For, the duty outlined in this passage is “he will command his children and his household after him, and they shall keep the way of the Lord.” This in essence is the catechizing of his children. Abraham taught them to “keep the way of the Lord,” that is, “true justice and judgement,” which is the foundational truth of the covenant. Analogous to this truth of the Abraham covenant passed on are those truths of the Christian covenant, as is found in the catechisms of the church. Further, this is the act which will establish the covenant amongst those descendants. In the same way, Christian catechesis is what establishes the covenant amongst our children.
The Command of God
Second, it is a duty explicitly commanded by God in Sacred Scripture, under pain of sin. As it says in Deuteronomy,
“and these words, which I command thee this day, shall be in thine heart: And thou shalt teach them diligently unto thy children, and shalt talk of them when thou sittest in thine house, and when thou walkest by the way, and when thou liest down, and when thou risest up.”
This passage immediately follows the giving of the ten commandments and refers also to the entire exposition given to Moses of the covenant. So too in the New Covenant we are bound to teach the truth of the gospel “diligently unto thy children.”
Further, in Ephesians, St. Paul teaches,
“ye fathers, provoke not your children to wrath: but bring them up in the nurture and admonition of the Lord.”
Here, as in the Deuteronomy passage, the solemn responsibility of catechesis is put into the hands of the Father, confirming what was said before about the responsibility of the Father to catechize his children.
Third, from Original Sin. At birth, children are blind to the knowledge of God, the Gospel, and Religion. Further, they are “children of wrath” who face damnation. Catechism dispels this darkness and enlightens the mind with the truth of the gospel. Solomon tells us that children ought to be taught the precepts of the Lord that they will not eternally die (Proverbs 22:6).
Further, by “common equity” parents ought to be responsible for the catechesis of their children. For, through them passed corruption by which the minds of their children was corrupted, so too, through them ought to pass the light of the gospel by which the minds of their children are enlightened.
The Examples of the Saints
Fourth, from the examples of the saints who catechized their children in the knowledge and duty of religion. First, the example of Hannah, who
“When she had weaned him, she took him up with her, with three bullocks, and one ephah of flour, and a bottle of wine, and brought him unto the house of the Lord in Shiloh: and the child was young”
Second, the example of the Blessed Virgin Mary, who
“when he [Jesus] was twelve years old, they went up to Jerusalem after the custom of the feast.

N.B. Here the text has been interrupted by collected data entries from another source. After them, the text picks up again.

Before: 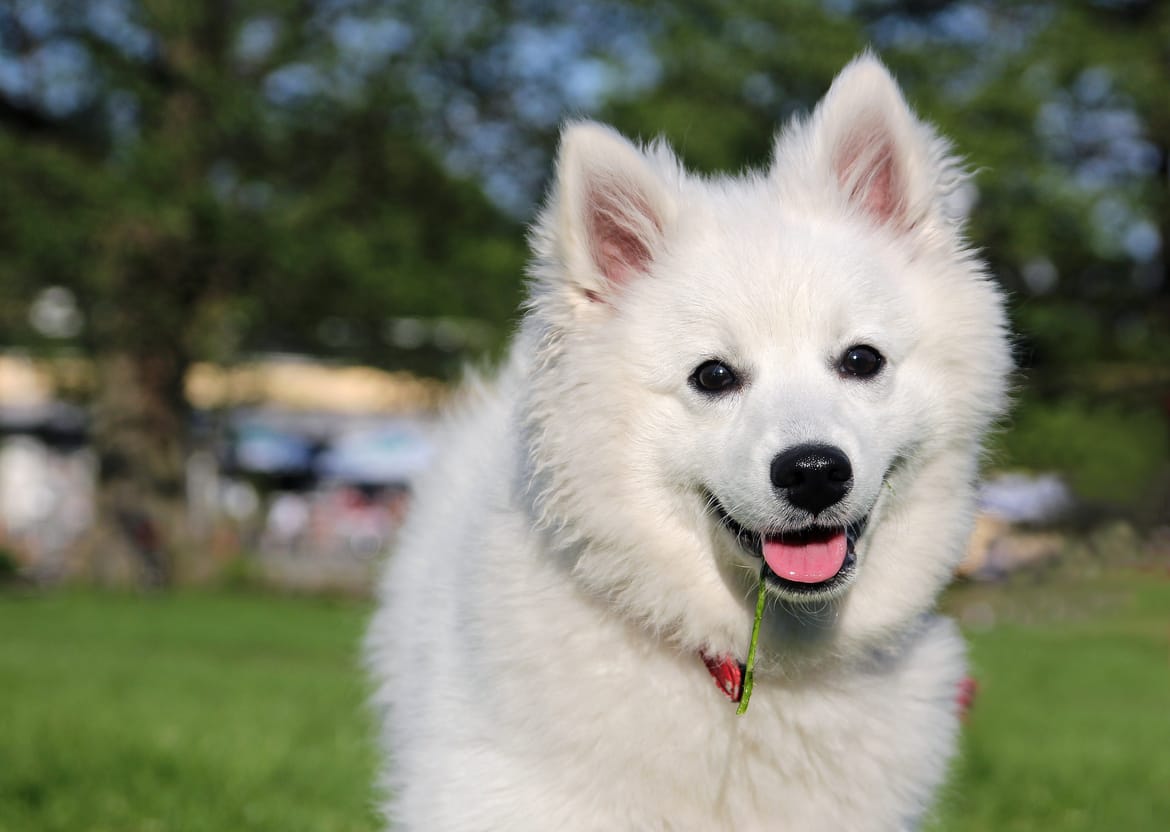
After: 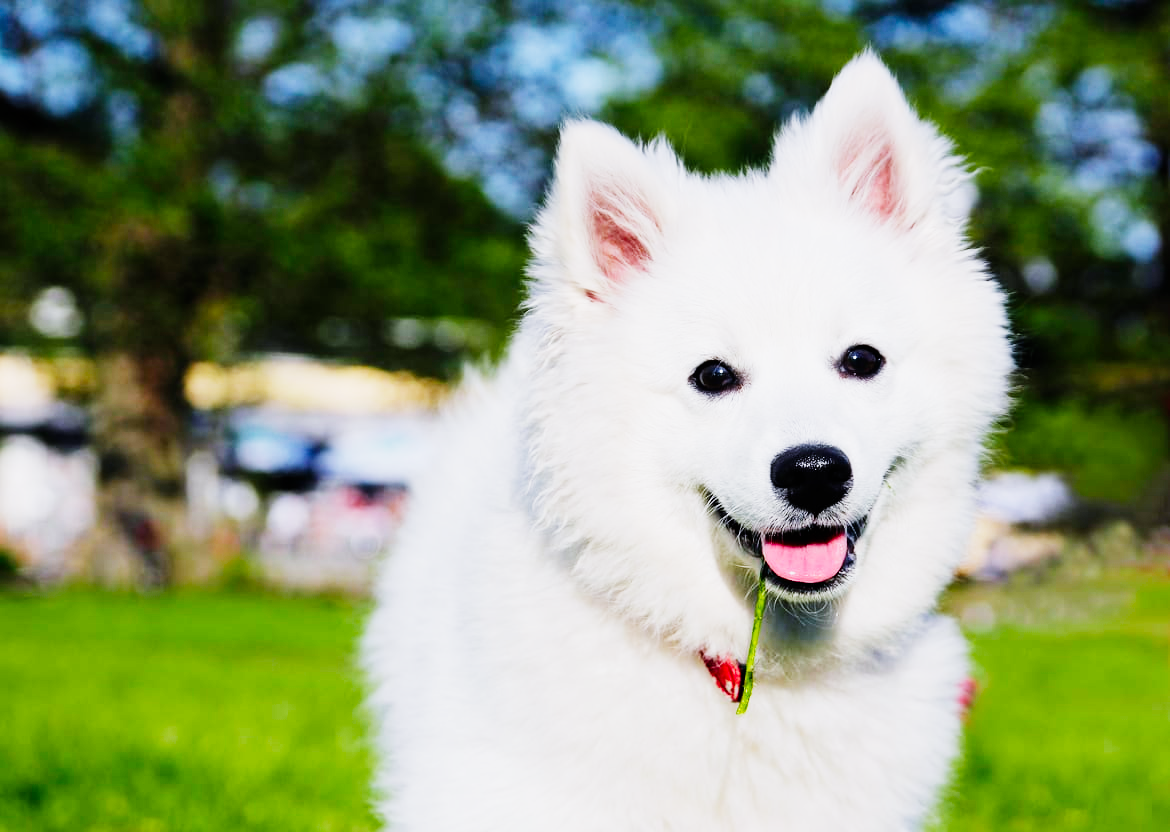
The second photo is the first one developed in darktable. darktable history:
white balance: red 0.984, blue 1.059
exposure: black level correction 0, exposure 0.7 EV, compensate exposure bias true, compensate highlight preservation false
sigmoid: contrast 1.81, skew -0.21, preserve hue 0%, red attenuation 0.1, red rotation 0.035, green attenuation 0.1, green rotation -0.017, blue attenuation 0.15, blue rotation -0.052, base primaries Rec2020
color balance rgb: perceptual saturation grading › global saturation 36%, perceptual brilliance grading › global brilliance 10%, global vibrance 20%
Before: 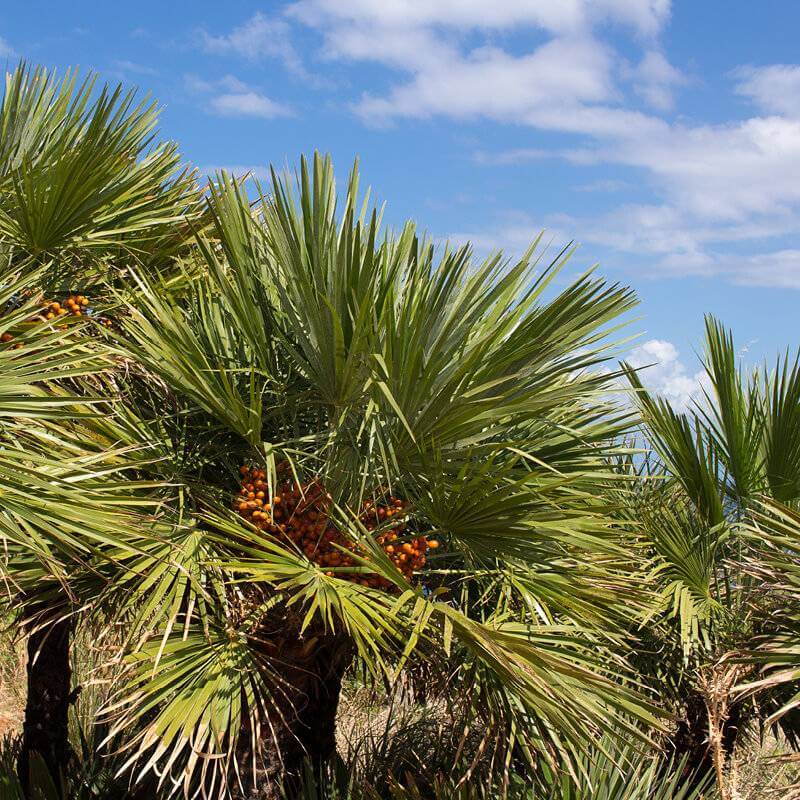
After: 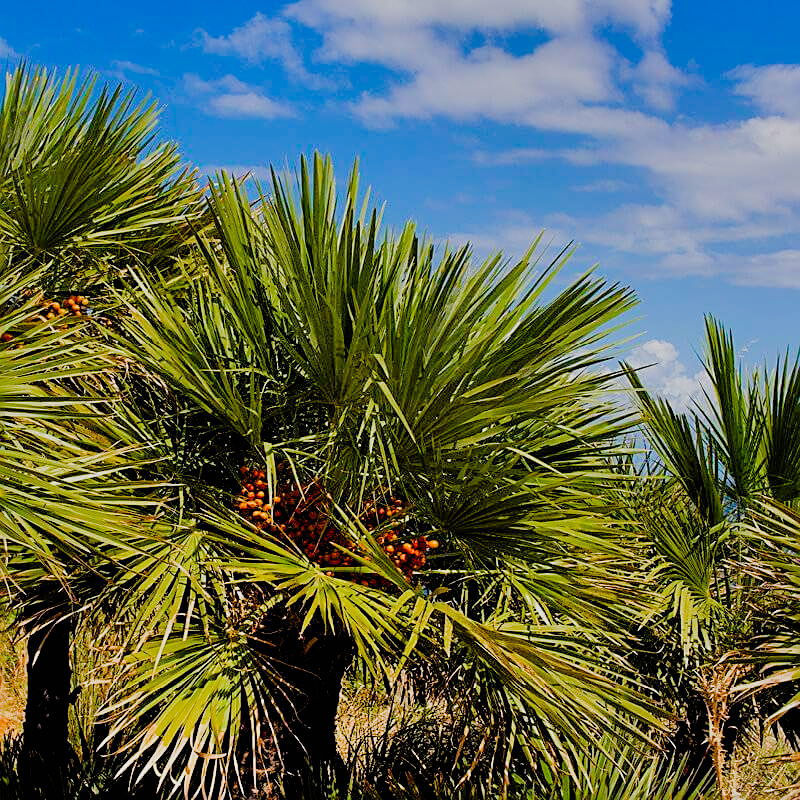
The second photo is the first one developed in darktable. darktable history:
color balance rgb: perceptual saturation grading › global saturation 45%, perceptual saturation grading › highlights -25%, perceptual saturation grading › shadows 50%, perceptual brilliance grading › global brilliance 3%, global vibrance 3%
filmic rgb: black relative exposure -4.4 EV, white relative exposure 5 EV, threshold 3 EV, hardness 2.23, latitude 40.06%, contrast 1.15, highlights saturation mix 10%, shadows ↔ highlights balance 1.04%, preserve chrominance RGB euclidean norm (legacy), color science v4 (2020), enable highlight reconstruction true
exposure: compensate highlight preservation false
shadows and highlights: radius 108.52, shadows 44.07, highlights -67.8, low approximation 0.01, soften with gaussian
sharpen: on, module defaults
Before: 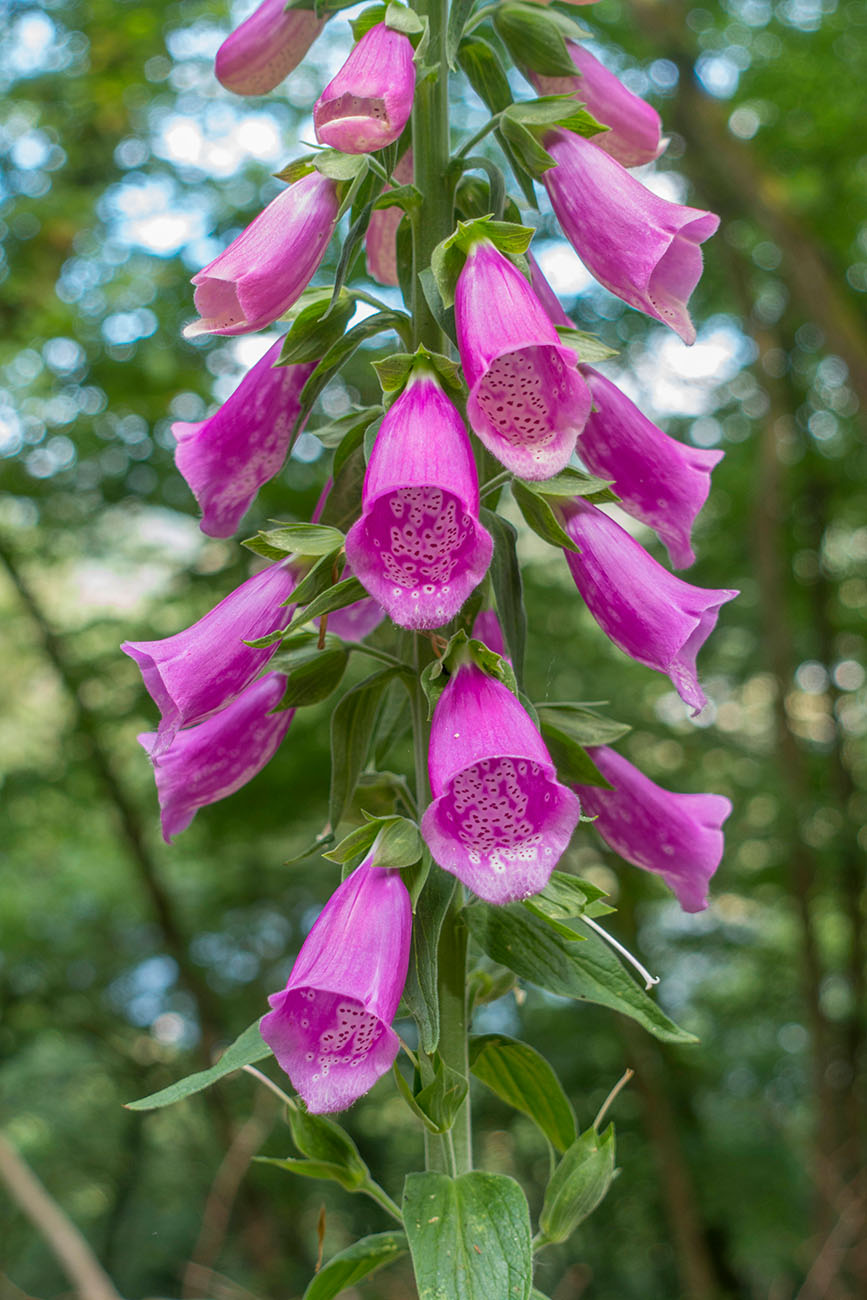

In conclusion, Catechesis is the sword the church must wield to face the trials and tribulations in her future. It will strengthen her and Reform her from darkness into light. For, what has weakened her is the lack of catechesis, allowing our “minds to be taken captive through philosophy and vain deceit, after the tradition of men, after the rudiments of the world, and not after Christ.” Therefore, to breathe new life into her, we must catechize.